QueBarbaridad · 22/01/2022 16:27

dictionary.cambridge.org/dictionary/english/one?q=One

dictionary.cambridge.org/dictionary/english/won?q=Won

Who else claims to hear a difference?

crazyjinglist · 22/01/2022 16:28

I could but I already know I do hear a difference. It's more of an "o" sound than an "u". It is a subtle difference I grant you!

Seriously? I just got ds to play them to me and they're identical. As in.. they could be the same recording! Also the Cambridge entry for 'won' does have the phoneric symbols, which are identical to the phonetic symbols for the Collins entry for 'one'!

SJFarter · 22/01/2022 16:33

@Bussinbussin

Some of the replies are really confusing me!
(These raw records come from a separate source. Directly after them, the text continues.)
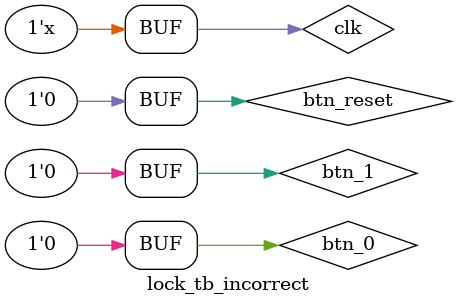
<source format=v>
`timescale 1ns/1ns

module lock_tb_incorrect();
reg clk=0;
reg btn_reset=0;
reg btn_0 = 0;
reg btn_1 = 0;
wire unlock;

always clk = #5 ~clk;

lock_top i_uut(
	.clk(clk),
	.btn_reset(btn_reset),
	.btn_0(btn_0),
	.btn_1(btn_1),
	.unlock(unlock)
);

initial begin
	btn_reset=1;
	#10;btn_reset=0;

	#10;btn_1 = 1;
	#10;btn_1 = 0;

	#100;btn_1 = 1;
	#10;btn_1 = 0;

	#10;btn_1 = 1;
	#10;btn_1 = 0;

	#100;btn_1 = 1;
	#10;btn_1 = 0;

	#10;btn_0 = 1;
	#10;btn_0 = 0;
	
end

endmodule
</source>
One and gone don't rhyme for me either. One rhymes with gun and gone rhymes with con. (And shone rhymes with gone/con.)

Are you Leeds based?
aSofaNearYou · 22/01/2022 16:33

@crazyjinglist

I could but I already know I do hear a difference. It's more of an "o" sound than an "u". It is a subtle difference I grant you!

Seriously? I just got ds to play them to me and they're identical. As in.. they could be the same recording! Also the Cambridge entry for 'won' does have the phoneric symbols, which are identical to the phonetic symbols for the Collins entry for 'one'!

In the one I posted, the example in the sentence about Chinese sounds more accurate to the "o" sound I use and am used to than the singular word does. The one in the sentence is 100% an "o" sound, not an "u".
Marynotsocontrary · 22/01/2022 16:39

🍿😁
Accents vary. People pronounce things differently.

crazyjinglist · 22/01/2022 16:45

In the one I posted, the example in the sentence about Chinese sounds more accurate to the "o" sound I use and am used to than the singular word does. The one in the sentence is 100% an "o" sound, not an "u".

To me it's 100% an 'u', which agrees with the phonetic alphabet rendering of it. If it were an 'o', the phonetic symbol would be a backwards a, which is the symbol for the sound 'o' as in 'gone'.

lennybruceisnotafraid · 22/01/2022 16:47

These threads don't work unless people describe their accent as a preface before answering.

I speak RP in the south.

One and Gone do not sound the same when I say it, but I imagine my mate in West Yorkshire would say it sounds the same.

crazyjinglist · 22/01/2022 16:49

These threads don't work unless people describe their accent as a preface before answering.

Lots of people have. But they aren't just pronouncing things differently, they are actually hearing the same clips differently (said by RP southerners).